One noteable exception to this is the Latin genre, which represented only 3% of total sales but had 579 tracks available (16% of total tracks available for purchase). Moreover, only 20% of Latin tracks available at Chinook have ever been sold. As a result, Chinook may want to consider dropping some of these tracks from its collection.

There are 7 genres that have not sold any tracks. 4 additional genres account for less than .5% of sales each. Chinook may want to consider eliminating these offerings as well.

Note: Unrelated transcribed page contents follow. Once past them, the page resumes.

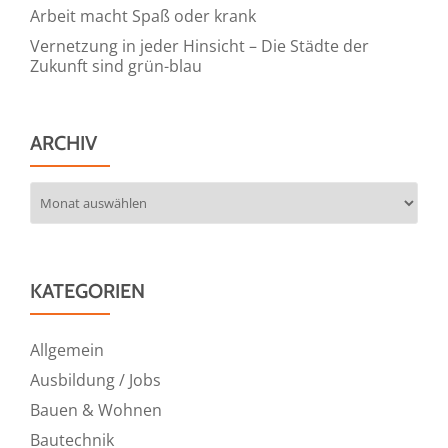
Arbeit macht Spaß oder krank
Vernetzung in jeder Hinsicht – Die Städte der
Zukunft sind grün-blau
ARCHIV
Archiv
KATEGORIEN
Allgemein
Ausbildung / Jobs
Bauen & Wohnen
Bautechnik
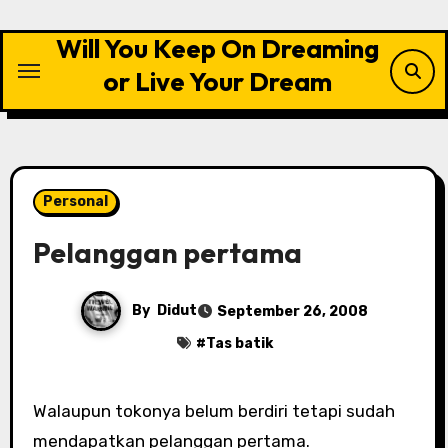
Skip
to
Will You Keep On Dreaming
content
or Live Your Dream
Personal
Pelanggan pertama
By
Didut
September 26, 2008
#
Tas batik
Walaupun tokonya belum berdiri tetapi sudah
mendapatkan pelanggan pertama.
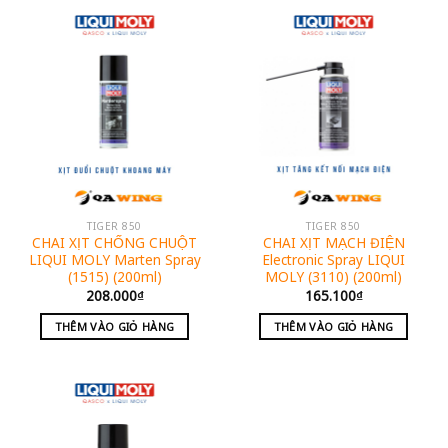
TIGER 850
TIGER 850
CHAI XỊT CHỐNG CHUỘT
CHAI XỊT MẠCH ĐIỆN
LIQUI MOLY Marten Spray
Electronic Spray LIQUI
(1515) (200ml)
MOLY (3110) (200ml)
208.000
₫
165.100
₫
THÊM VÀO GIỎ HÀNG
THÊM VÀO GIỎ HÀNG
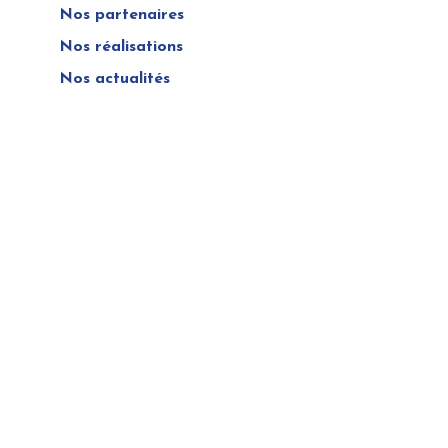
Nos partenaires
Nos réalisations
Nos actualités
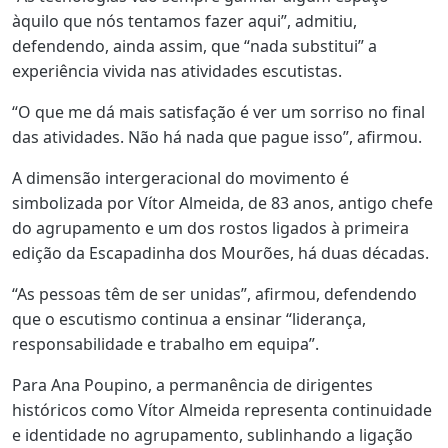
àquilo que nós tentamos fazer aqui”, admitiu,
defendendo, ainda assim, que “nada substitui” a
experiência vivida nas atividades escutistas.
“O que me dá mais satisfação é ver um sorriso no final
das atividades. Não há nada que pague isso”, afirmou.
A dimensão intergeracional do movimento é
simbolizada por Vítor Almeida, de 83 anos, antigo chefe
do agrupamento e um dos rostos ligados à primeira
edição da Escapadinha dos Mourões, há duas décadas.
“As pessoas têm de ser unidas”, afirmou, defendendo
que o escutismo continua a ensinar “liderança,
responsabilidade e trabalho em equipa”.
Para Ana Poupino, a permanência de dirigentes
históricos como Vítor Almeida representa continuidade
e identidade no agrupamento, sublinhando a ligação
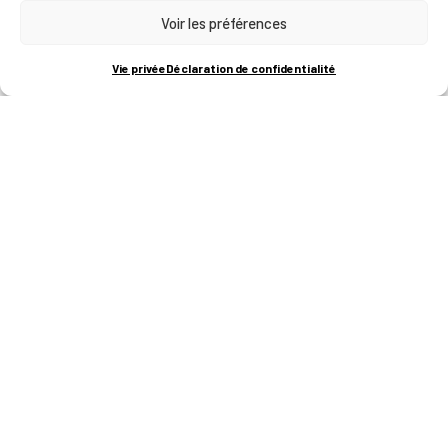
Voir les préférences
RUE BOIS SAINT-JEAN 15-17
B-4102-SERAING
T
+32 (0)4 382 45 00
Vie privée
Déclaration de confidentialité
M
info@technifutur.be
CAMPUS FRANCORCHAMPS
ROUTE DU CIRCUIT 60
B-4970 FRANCORCHAMPS
T
+32 (0)87 47 90 60
FORMATIONS
Catalogue des formations
Les formations à la une
Les aides financières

### 8. Protected vs Non-protected media types

To do this, we need `media_type, track`, and `invoice_line` tables (refer schema). From the previous query we know that there are 1806 distinct tracks sold by the store.

In [17]:
%%sql
SELECT * 
FROM media_type;

 * sqlite:///chinook.db
Done.


media_type_id,name
1,MPEG audio file
2,Protected AAC audio file
3,Protected MPEG-4 video file
4,Purchased AAC audio file
5,AAC audio file


In [18]:
%%sql
WITH protected_media AS(
    SELECT 
        CASE
            WHEN m.name LIKE '%protected%'
            THEN 'Yes'
            ELSE 'No'
            END AS protected,
        t.track_id
    FROM media_type m
    INNER JOIN track t ON t.media_type_id = m.media_type_id
    )
SELECT 
    pm.protected,
    COUNT(DISTINCT(il.track_id)) tracks_sold
FROM invoice_line il
LEFT JOIN protected_media pm ON il.track_id = pm.track_id
GROUP BY 1;

 * sqlite:///chinook.db
Done.


protected,tracks_sold
No,1652
Yes,154


Out of all the unique tracks sold (1806 tracks) by the store, ~91% comprises of unprotected media.

## Conclusion
Some of the findings are :

* From analysing the most commonly sold genres in USA , its found that Rock music tracks are most liked by the music lovers which is around 53.378 % followed by Alternative &Punk,Metal,R&B/Soul in that order.
* The chinook store should continue to buy single tracks from record companies since the percentage of full album purchased is only about 18.56 % where as single track purchase is 81.43 % .
* Tracks belonging to Rock genre is more popular than other genres and the store has about 37.03 % of tracks in Rock genre .
* Non protected media types more popular with a track sales of 90.71 % than protected media types.